* [WORK ITEM]: The whole listing below should be duplicated exactly, with nothing left out.
┄┄┄┄┄┄┄┄┄┄┄┄┄┄┄┄┄┄┄┄
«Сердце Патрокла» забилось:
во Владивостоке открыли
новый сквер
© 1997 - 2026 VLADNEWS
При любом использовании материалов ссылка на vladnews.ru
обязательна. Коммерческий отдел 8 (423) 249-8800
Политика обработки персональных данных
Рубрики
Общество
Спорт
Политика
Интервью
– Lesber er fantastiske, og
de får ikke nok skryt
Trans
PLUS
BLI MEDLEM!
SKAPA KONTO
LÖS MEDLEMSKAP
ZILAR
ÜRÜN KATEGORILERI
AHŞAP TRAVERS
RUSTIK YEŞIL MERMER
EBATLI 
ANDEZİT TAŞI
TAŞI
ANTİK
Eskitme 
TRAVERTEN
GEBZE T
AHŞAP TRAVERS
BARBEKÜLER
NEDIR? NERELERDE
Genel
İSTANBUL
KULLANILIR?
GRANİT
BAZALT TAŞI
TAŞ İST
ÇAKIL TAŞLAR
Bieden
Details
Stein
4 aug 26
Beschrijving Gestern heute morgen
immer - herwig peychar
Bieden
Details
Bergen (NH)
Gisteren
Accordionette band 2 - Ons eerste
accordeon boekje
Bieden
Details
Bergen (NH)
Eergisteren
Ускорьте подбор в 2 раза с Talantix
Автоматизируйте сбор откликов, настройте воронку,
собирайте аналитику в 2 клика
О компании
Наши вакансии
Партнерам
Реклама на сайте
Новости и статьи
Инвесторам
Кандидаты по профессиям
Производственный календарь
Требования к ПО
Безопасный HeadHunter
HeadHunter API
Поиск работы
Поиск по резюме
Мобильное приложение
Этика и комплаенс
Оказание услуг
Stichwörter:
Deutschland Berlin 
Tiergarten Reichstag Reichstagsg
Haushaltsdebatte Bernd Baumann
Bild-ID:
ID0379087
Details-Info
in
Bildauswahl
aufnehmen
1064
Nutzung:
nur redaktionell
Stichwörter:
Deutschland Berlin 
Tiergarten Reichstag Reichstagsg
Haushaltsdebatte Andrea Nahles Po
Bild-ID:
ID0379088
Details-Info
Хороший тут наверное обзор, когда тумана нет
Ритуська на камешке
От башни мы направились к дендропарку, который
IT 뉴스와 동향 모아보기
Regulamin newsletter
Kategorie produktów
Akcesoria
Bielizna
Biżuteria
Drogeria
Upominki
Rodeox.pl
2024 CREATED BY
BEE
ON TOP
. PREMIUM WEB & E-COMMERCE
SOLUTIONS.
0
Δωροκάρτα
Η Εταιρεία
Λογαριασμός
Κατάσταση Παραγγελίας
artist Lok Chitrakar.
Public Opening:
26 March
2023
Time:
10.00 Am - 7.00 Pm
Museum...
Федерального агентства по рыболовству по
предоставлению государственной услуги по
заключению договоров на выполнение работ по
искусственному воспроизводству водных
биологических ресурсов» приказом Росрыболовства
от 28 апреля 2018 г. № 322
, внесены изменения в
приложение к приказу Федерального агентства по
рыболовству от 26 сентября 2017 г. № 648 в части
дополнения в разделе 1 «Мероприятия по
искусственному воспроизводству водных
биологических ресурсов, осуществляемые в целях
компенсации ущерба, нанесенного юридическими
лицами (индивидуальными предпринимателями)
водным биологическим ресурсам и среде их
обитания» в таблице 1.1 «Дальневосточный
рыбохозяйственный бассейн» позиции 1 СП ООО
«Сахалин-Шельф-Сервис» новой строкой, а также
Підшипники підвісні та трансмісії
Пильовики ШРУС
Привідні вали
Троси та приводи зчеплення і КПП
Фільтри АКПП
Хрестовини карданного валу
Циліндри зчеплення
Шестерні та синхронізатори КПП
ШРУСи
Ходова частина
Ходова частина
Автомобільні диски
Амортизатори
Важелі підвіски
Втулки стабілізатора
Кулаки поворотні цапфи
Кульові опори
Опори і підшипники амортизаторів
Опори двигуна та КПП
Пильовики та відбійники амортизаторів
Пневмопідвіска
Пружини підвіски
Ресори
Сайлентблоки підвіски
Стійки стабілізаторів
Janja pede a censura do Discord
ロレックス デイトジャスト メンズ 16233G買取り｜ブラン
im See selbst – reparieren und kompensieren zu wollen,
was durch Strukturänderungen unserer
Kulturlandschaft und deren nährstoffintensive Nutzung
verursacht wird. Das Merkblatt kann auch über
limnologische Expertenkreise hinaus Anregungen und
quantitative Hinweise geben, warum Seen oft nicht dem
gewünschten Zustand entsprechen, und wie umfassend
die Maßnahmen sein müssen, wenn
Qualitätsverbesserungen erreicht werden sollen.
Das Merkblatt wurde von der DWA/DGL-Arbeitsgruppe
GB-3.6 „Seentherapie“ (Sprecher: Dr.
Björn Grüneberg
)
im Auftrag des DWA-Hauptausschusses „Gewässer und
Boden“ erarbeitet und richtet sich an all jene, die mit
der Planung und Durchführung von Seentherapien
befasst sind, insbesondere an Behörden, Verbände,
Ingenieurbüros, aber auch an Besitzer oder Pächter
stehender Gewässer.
┄┄┄┄┄┄┄┄┄┄┄┄┄┄┄┄┄┄┄┄
* [RESULT BELOW]:
«Сердце Патрокла» забилось:
во Владивостоке открыли
новый сквер
© 1997 - 2026 VLADNEWS
При любом использовании материалов ссылка на vladnews.ru
обязательна. Коммерческий отдел 8 (423) 249-8800
Политика обработки персональных данных
Рубрики
Общество
Спорт
Политика
Интервью
– Lesber er fantastiske, og
de får ikke nok skryt
Trans
PLUS
BLI MEDLEM!
SKAPA KONTO
LÖS MEDLEMSKAP
ZILAR
ÜRÜN KATEGORILERI
AHŞAP TRAVERS
RUSTIK YEŞIL MERMER
EBATLI 
ANDEZİT TAŞI
TAŞI
ANTİK
Eskitme 
TRAVERTEN
GEBZE T
AHŞAP TRAVERS
BARBEKÜLER
NEDIR? NERELERDE
Genel
İSTANBUL
KULLANILIR?
GRANİT
BAZALT TAŞI
TAŞ İST
ÇAKIL TAŞLAR
Bieden
Details
Stein
4 aug 26
Beschrijving Gestern heute morgen
immer - herwig peychar
Bieden
Details
Bergen (NH)
Gisteren
Accordionette band 2 - Ons eerste
accordeon boekje
Bieden
Details
Bergen (NH)
Eergisteren
Ускорьте подбор в 2 раза с Talantix
Автоматизируйте сбор откликов, настройте воронку,
собирайте аналитику в 2 клика
О компании
Наши вакансии
Партнерам
Реклама на сайте
Новости и статьи
Инвесторам
Кандидаты по профессиям
Производственный календарь
Требования к ПО
Безопасный HeadHunter
HeadHunter API
Поиск работы
Поиск по резюме
Мобильное приложение
Этика и комплаенс
Оказание услуг
Stichwörter:
Deutschland Berlin 
Tiergarten Reichstag Reichstagsg
Haushaltsdebatte Bernd Baumann
Bild-ID:
ID0379087
Details-Info
in
Bildauswahl
aufnehmen
1064
Nutzung:
nur redaktionell
Stichwörter:
Deutschland Berlin 
Tiergarten Reichstag Reichstagsg
Haushaltsdebatte Andrea Nahles Po
Bild-ID:
ID0379088
Details-Info
Хороший тут наверное обзор, когда тумана нет
Ритуська на камешке
От башни мы направились к дендропарку, который
IT 뉴스와 동향 모아보기
Regulamin newsletter
Kategorie produktów
Akcesoria
Bielizna
Biżuteria
Drogeria
Upominki
Rodeox.pl
2024 CREATED BY
BEE
ON TOP
. PREMIUM WEB & E-COMMERCE
SOLUTIONS.
0
Δωροκάρτα
Η Εταιρεία
Λογαριασμός
Κατάσταση Παραγγελίας
artist Lok Chitrakar.
Public Opening:
26 March
2023
Time:
10.00 Am - 7.00 Pm
Museum...
Федерального агентства по рыболовству по
предоставлению государственной услуги по
заключению договоров на выполнение работ по
искусственному воспроизводству водных
биологических ресурсов» приказом Росрыболовства
от 28 апреля 2018 г. № 322
, внесены изменения в
приложение к приказу Федерального агентства по
рыболовству от 26 сентября 2017 г. № 648 в части
дополнения в разделе 1 «Мероприятия по
искусственному воспроизводству водных
биологических ресурсов, осуществляемые в целях
компенсации ущерба, нанесенного юридическими
лицами (индивидуальными предпринимателями)
водным биологическим ресурсам и среде их
обитания» в таблице 1.1 «Дальневосточный
рыбохозяйственный бассейн» позиции 1 СП ООО
«Сахалин-Шельф-Сервис» новой строкой, а также
Підшипники підвісні та трансмісії
Пильовики ШРУС
Привідні вали
Троси та приводи зчеплення і КПП
Фільтри АКПП
Хрестовини карданного валу
Циліндри зчеплення
Шестерні та синхронізатори КПП
ШРУСи
Ходова частина
Ходова частина
Автомобільні диски
Амортизатори
Важелі підвіски
Втулки стабілізатора
Кулаки поворотні цапфи
Кульові опори
Опори і підшипники амортизаторів
Опори двигуна та КПП
Пильовики та відбійники амортизаторів
Пневмопідвіска
Пружини підвіски
Ресори
Сайлентблоки підвіски
Стійки стабілізаторів
Janja pede a censura do Discord
ロレックス デイトジャスト メンズ 16233G買取り｜ブラン
im See selbst – reparieren und kompensieren zu wollen,
was durch Strukturänderungen unserer
Kulturlandschaft und deren nährstoffintensive Nutzung
verursacht wird. Das Merkblatt kann auch über
limnologische Expertenkreise hinaus Anregungen und
quantitative Hinweise geben, warum Seen oft nicht dem
gewünschten Zustand entsprechen, und wie umfassend
die Maßnahmen sein müssen, wenn
Qualitätsverbesserungen erreicht werden sollen.
Das Merkblatt wurde von der DWA/DGL-Arbeitsgruppe
GB-3.6 „Seentherapie“ (Sprecher: Dr.
Björn Grüneberg
)
im Auftrag des DWA-Hauptausschusses „Gewässer und
Boden“ erarbeitet und richtet sich an all jene, die mit
der Planung und Durchführung von Seentherapien
befasst sind, insbesondere an Behörden, Verbände,
Ingenieurbüros, aber auch an Besitzer oder Pächter
stehender Gewässer.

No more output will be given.